Now in this paper Wilharm G, et al., Yersinia enterocolitica type III secretion depends on the proton motive force but not on the flagellar motor components MotA and MotB. Infect Immun. 2004 Jul;72(7):4004-9. a non-flagellar TTSS has been described which also uses a proton-pump to help drive secretion. This is completely consistent with the scenario above, where a proton motor is not essential for secretion, but addition of a proton motor is beneficial as it increases secretion.
Also consistent with my model is the distribution of functional motility systems, which show the functional intermediates postulated by my model.
E. Coli TTSS- ATP pump drives secretion Y. enterocolitica TTSS - ATP pump and proton pump drives secretion, proton pump not essential for secretion Myxococcus TolPQ related transporter proteins and proton gradient necessary for adventital gliding motility, not clear if secretion is reduced or abolished by deletion of TolPQ proteins. Cytophaga - ATP pump and proton pump, proton gradient essential for gliding motility via rotatory structure. Not clear if secretion is reduced or abolished by deletion of proton pump. E. coli flagella. ATP dependent transporter and proton pump, proton pump not essential for secretion but essential for swimming motility.
Hmmm, can you see a pattern here?
The Yersina non-flagella TTSS doesn’t use MotAB (and wouldn’t it be cool if it did), but I am willing to bet a copy of Gould’s brick that the proton pump turns out to be a TolPQ related protein (heck what if it turns out to be a homolog of MotAB, wouldn’t that be cool).
Now, over to our friends at ARN
The abstract of the paper is quoted and then they say that it
. . … shows that, protein secretion by the flagellar system of Yersinia is not affected by a mutation in motAB. This indicates that motility and protein secretion are not linked as they appear to be in bacteria that exhibit gliding motility.

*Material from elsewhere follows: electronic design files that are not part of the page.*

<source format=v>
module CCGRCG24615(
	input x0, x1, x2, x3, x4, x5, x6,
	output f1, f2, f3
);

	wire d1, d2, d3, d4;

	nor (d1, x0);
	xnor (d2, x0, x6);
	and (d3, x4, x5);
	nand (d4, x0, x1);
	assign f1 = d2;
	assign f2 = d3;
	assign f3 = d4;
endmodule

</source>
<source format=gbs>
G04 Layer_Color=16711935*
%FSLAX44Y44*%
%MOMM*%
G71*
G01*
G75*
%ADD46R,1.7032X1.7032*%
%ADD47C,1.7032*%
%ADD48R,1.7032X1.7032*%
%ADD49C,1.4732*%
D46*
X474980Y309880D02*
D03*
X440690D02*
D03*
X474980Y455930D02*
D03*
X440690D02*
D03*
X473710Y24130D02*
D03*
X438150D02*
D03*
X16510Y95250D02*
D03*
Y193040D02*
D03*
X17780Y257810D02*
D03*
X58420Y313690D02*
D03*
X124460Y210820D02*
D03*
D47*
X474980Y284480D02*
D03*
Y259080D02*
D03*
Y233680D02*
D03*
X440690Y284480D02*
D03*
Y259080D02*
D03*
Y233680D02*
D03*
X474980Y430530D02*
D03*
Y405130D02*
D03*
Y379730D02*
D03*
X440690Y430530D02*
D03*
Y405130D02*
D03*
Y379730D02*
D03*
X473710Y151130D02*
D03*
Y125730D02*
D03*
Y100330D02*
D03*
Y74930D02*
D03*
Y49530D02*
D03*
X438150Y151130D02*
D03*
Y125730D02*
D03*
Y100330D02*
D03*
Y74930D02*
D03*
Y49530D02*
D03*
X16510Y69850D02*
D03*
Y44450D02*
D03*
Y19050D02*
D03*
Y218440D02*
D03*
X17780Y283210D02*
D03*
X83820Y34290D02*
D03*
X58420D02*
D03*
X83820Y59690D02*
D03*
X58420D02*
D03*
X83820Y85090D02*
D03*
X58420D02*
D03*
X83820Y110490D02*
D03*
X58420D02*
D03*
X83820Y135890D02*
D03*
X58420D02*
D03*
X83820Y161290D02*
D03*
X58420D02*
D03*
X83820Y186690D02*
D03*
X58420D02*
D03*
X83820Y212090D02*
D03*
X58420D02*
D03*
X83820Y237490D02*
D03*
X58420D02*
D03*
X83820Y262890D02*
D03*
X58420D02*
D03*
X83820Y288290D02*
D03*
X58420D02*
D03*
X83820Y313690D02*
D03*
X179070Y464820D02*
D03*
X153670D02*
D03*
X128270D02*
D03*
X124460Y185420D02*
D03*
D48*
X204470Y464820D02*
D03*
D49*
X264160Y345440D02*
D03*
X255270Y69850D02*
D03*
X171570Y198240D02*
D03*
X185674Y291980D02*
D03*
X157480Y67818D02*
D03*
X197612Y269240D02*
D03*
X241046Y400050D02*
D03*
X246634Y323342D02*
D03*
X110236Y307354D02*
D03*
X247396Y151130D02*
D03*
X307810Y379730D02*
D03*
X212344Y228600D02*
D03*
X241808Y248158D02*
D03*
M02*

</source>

Now, this shows they don’t grasp the model (or indeed what the paper says). The paper confirms an expectation from the flagellar secretion system that addition of a proton motor to a TTSS increases, but is not essential for, secretion. Thus addition of a proton pump to a primitive TTSS would be beneficial, and provide a pre-adaptation which later could be co-opted to provide motility.
The key mistake made is not reading the paper (or abstract) carefully. The secretion is via a non-flagella TTSS, not the flagella, as the ARN author says. The experiment was to find out if non-flagella TTSS co-opted flagella MotAB to help drive secretion. The non-flagella TTSS doesn’t use MotAB, rather some other proton pump. As I said, I’ll bet a copy of Gould’s brick they use a TolPQ derived system. Again, this finding is entirely consistent with my model.

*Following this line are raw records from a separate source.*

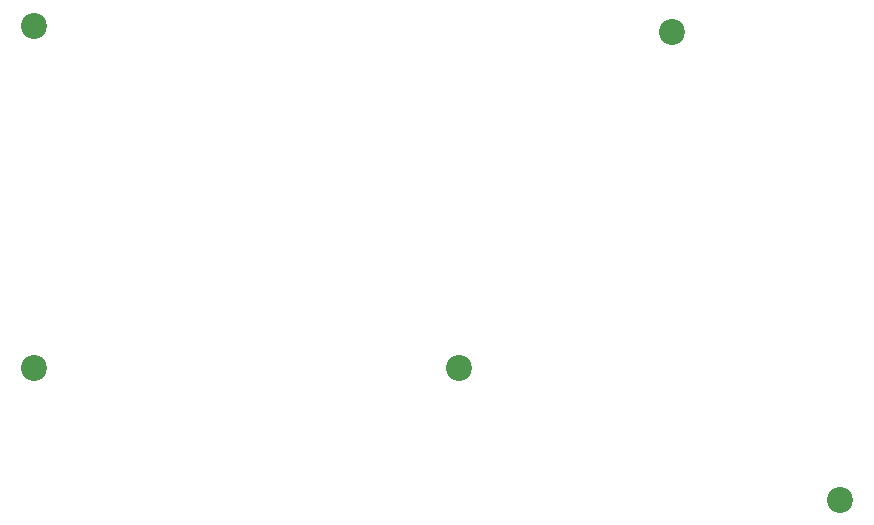
<source format=gbl>
G04 #@! TF.GenerationSoftware,KiCad,Pcbnew,7.0.2-0*
G04 #@! TF.CreationDate,2023-06-12T23:03:55+02:00*
G04 #@! TF.ProjectId,plates,706c6174-6573-42e6-9b69-6361645f7063,0.4.3*
G04 #@! TF.SameCoordinates,Original*
G04 #@! TF.FileFunction,Copper,L2,Bot*
G04 #@! TF.FilePolarity,Positive*
%FSLAX46Y46*%
G04 Gerber Fmt 4.6, Leading zero omitted, Abs format (unit mm)*
G04 Created by KiCad (PCBNEW 7.0.2-0) date 2023-06-12 23:03:55*
%MOMM*%
%LPD*%
G01*
G04 APERTURE LIST*
G04 #@! TA.AperFunction,ComponentPad*
%ADD10C,2.200000*%
G04 #@! TD*
G04 APERTURE END LIST*
D10*
X148510701Y-123849903D03*
X116229546Y-112739469D03*
X80229546Y-112739970D03*
X80229545Y-83739972D03*
X134228545Y-84239474D03*
M02*

</source>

So the entire objection arises because the ARN author didn’t understand the difference between a flagellar TTSS and the non-flagella Ysc TTSS. Lets hope further comments on the book don’t make such basic mistakes.

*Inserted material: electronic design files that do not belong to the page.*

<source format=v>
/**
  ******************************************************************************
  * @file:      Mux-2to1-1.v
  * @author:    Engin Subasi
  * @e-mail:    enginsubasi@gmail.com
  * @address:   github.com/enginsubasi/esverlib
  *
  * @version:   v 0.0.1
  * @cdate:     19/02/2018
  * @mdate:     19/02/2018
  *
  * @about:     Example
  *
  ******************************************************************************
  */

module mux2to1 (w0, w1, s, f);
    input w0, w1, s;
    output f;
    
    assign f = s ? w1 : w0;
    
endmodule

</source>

Note also the discover of proton pump involvement was driven by the hypothesis that flagella non-flagella TTSS share a common ancestor. This is a fruitful hypothesis, and several discoveries have come form investigations based on it (see Blocker A, Komoriya K, Aizawa S. Type III secretion systems and bacterial flagella: insights into their function from structural similarities.Proc Natl Acad Sci U S A. 2003 Mar 18;100(6):3027-30). Compare this to the sterility of the Paleyist hypothesis, which has given us no insights to TTSS structure of function at all.